Chicago especially is a food mecca. You have Wisconsin close by - the Diary State - which produces wonderful cheeses (even though I still prefer French cheeses) and the German influence is definitely noticeable (I have never been to Wisconsin but I have had a lot of food made in Wisconsin).
One of the best restaurants in the US - Alinea - is in Chicago.
There are a few different food festivals in Chicago.
There is a Korea town, a China town, an Italian village, an Ukranian village, a German neighborhood, an Indian neighborhood ...
And let's not forget about the farmers markets.
Personally I really enjoy that. I am one of those people who love food and America's obsession with food has really pulled me in. I love that I have a fantastic German butcher close by. I am all over Trader Joe's and Whole Foods. I feel like the use of Kosher salt has seriously improved the quality of my food and making and freezing my home-made chicken stock has revolutionized my cooking.

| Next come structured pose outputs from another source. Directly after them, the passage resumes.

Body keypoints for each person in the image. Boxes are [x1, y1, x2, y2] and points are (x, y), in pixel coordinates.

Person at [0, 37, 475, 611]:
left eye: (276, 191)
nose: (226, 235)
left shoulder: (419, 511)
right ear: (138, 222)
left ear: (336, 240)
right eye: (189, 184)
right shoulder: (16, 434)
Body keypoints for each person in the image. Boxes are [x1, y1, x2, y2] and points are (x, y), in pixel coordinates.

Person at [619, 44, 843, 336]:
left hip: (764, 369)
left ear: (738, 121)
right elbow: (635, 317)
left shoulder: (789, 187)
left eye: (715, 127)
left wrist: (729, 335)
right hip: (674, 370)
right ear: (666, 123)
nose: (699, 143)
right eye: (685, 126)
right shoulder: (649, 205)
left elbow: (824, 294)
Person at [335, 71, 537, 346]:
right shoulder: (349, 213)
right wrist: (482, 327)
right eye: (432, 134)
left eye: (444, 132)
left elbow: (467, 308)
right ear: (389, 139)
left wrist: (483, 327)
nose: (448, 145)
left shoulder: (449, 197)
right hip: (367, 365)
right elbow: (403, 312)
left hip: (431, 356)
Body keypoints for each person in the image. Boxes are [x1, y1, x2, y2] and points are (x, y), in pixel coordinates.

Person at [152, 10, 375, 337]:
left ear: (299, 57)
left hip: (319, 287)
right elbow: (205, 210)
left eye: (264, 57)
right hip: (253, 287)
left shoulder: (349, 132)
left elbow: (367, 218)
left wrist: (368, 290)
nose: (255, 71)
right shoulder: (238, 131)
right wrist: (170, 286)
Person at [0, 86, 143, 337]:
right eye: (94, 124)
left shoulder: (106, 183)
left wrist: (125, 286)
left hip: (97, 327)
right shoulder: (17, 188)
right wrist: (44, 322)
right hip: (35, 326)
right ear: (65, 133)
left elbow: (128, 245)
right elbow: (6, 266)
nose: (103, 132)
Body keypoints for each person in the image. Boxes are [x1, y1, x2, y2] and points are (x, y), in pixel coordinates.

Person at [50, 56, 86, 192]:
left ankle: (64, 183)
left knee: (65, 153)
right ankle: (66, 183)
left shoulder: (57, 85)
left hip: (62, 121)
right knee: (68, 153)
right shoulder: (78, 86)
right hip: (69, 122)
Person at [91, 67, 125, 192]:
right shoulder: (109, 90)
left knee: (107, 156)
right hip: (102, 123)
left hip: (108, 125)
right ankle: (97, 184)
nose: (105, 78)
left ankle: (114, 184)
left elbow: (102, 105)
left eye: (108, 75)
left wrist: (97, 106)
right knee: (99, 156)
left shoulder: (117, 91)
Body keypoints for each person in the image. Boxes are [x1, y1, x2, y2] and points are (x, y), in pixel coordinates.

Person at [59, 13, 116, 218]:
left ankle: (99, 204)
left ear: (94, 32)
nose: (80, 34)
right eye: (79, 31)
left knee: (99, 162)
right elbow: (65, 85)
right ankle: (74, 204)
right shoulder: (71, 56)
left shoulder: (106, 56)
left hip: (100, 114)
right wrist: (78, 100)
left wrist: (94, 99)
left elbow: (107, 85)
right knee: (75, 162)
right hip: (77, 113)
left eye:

When I first moved to America I wanted to try everything. I tried the processed foods like Hamburger Helpers and Rice-a-roni but I didn't like it. It also made me feel kind of ill. American ready-made food is stuffed with bad stuff like high-fructose corn syrup, trans-fat and MSG.
It is really funny how split this nation is on the topic of food. On one side you have to check all the labels to see what you are eating and on the other hand you have a humongous selection of healthy, organic food, readily available and much cheaper than in Europe.
When New York announced a ban of trans-fat I saw people on the net complaining how this would eliminate all tasty food - this is how used to processed foods people have gotten. They can't imagine food being tasty without all those evil ingredients!
I for one hope for the food revolution described in the New York Times article. I want my future children to get healthy food in school. I want to be able to go to a non-organic supermarket and not having to carefully observe all the ingredients because I can't trust a label that says "all natural". I want more farmers markets and less genetically enhanced food.
And America seems to be with me on that one.